At first, the denticles kept breaking off, Weaver said, and it was impossible to print the denticles at their natural size (about 150 micrometers, which is about the size of a dust particle), but after months of trial and error, and continuous design and resin formulation changes, he produced a convincing shark skin sample with scaled-up denticles firmly anchored into the flexible basal membrane and showcasing enough complexity to be both realistic and highly functional.
Once the shark skin mimic was fabricated, Weaver analyzed the material using scanning electron microscopy, confirming that the fabrication process was a success, and that all of the critical fine-scale structurally details of the native denticles had been faithfully replicated.
Next it was time to test the shark skin sample against a smooth, denticle-less sample in Lauder’s flow tank, which he calls his fish treadmill. A robotic flapping device controls the various hydrodynamic conditions of the tank, such as flow speed and direction.

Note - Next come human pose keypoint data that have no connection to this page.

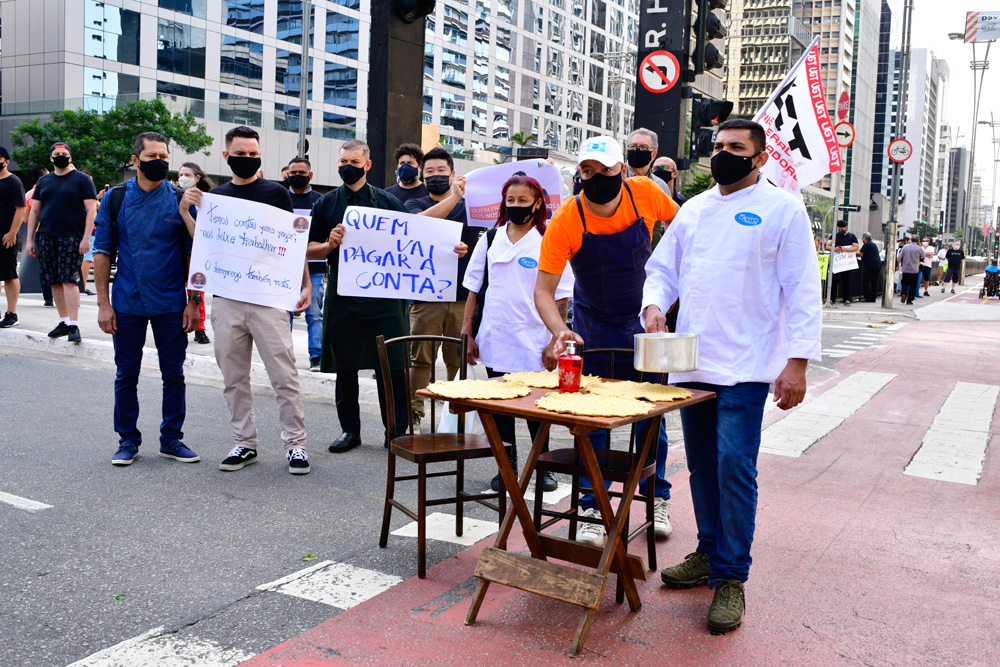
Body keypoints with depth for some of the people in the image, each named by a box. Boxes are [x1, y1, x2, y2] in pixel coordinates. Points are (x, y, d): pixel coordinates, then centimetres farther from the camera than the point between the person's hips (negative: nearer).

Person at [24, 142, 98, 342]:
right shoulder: (44, 181, 16)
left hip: (71, 237, -5)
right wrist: (30, 239, 10)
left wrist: (86, 238, -14)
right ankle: (63, 321, 16)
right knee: (54, 282, 6)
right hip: (46, 237, 5)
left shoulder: (82, 180, 1)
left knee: (69, 280, -12)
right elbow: (34, 211, 17)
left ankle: (73, 325, -13)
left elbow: (91, 210, -5)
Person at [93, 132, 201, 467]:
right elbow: (102, 252, 2)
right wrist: (103, 303, -4)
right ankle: (128, 441, 21)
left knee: (174, 374, 6)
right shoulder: (114, 199, 1)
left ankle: (171, 439, 19)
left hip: (171, 304, 0)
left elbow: (192, 255, 2)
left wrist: (193, 302, -4)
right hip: (127, 304, 0)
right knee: (126, 375, 8)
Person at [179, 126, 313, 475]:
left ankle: (295, 443, 5)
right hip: (226, 300, 3)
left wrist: (305, 284, -1)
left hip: (269, 298, -3)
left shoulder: (276, 193, 5)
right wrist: (185, 212, -1)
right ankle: (245, 443, 20)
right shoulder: (215, 197, 13)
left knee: (284, 375, -4)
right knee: (234, 378, 8)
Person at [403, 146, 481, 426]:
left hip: (463, 298, 1)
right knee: (419, 358, -1)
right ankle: (413, 412, 9)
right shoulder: (415, 204, 10)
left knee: (460, 361, 2)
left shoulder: (471, 205, 15)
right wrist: (454, 197, -25)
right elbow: (422, 221, -14)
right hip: (425, 297, -1)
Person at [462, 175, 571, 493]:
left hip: (532, 343, -3)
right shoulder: (491, 240, 8)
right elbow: (474, 288, 11)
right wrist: (467, 332, 6)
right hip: (494, 340, 3)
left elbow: (560, 297, -2)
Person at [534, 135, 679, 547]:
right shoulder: (565, 219, -21)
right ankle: (591, 510, 14)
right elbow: (543, 290, -22)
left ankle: (656, 498, 27)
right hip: (593, 324, -1)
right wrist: (559, 331, -40)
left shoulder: (645, 193, -16)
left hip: (644, 319, 2)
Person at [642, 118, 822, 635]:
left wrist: (798, 361, -12)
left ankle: (730, 577, 3)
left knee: (734, 467, -9)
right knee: (702, 466, 14)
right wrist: (654, 303, -4)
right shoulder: (694, 209, 15)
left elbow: (802, 291, -5)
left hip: (746, 367, -5)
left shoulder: (782, 209, -1)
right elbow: (662, 267, 19)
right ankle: (710, 553, 29)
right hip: (690, 363, 6)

One key result confirmed Lauder’s hunch about the importance of shark movement in these hydrodynamic studies: when in a static position, the biomimetic shark skin reduced drag (fluid resistance) compared to the smooth membrane at slower flow speeds, but actually increased drag at higher speeds. However, when the team moved the robotic flapping device, which was coated with the synthetic shark skin, to mimic the way a shark moves, the performance of the shark skin improved significantly. Compared to a smooth control membrane, the flexible biomimetic shark skin increased swimming speed by more than six percent, and reduced the energy it takes to swim by approximately the same amount.
The shark skin membrane also generated a more robust vortex of water along its leading edge – which may also confer an additional swimming advantage to sharks, Lauder said. "These eddies sort of help to suck the shark forward as it swims," he said, asserting the need to further investigate thrust generation in addition to drag reduction.
Next, the team would like to change the denticle pattern on the membrane, including the spaces between the denticles, to see how that affects swimming efficiency. "What we know for sure is that denticles are complex structures and exhibit incredibly high structural diversity amongst different shark species," Weaver said. "For example, fast-swimming open ocean species have denticles that are radically different from their slow-moving counterparts that spend their time on the sea floor."
This work was funded by the Wyss Institute and the National Science Foundation.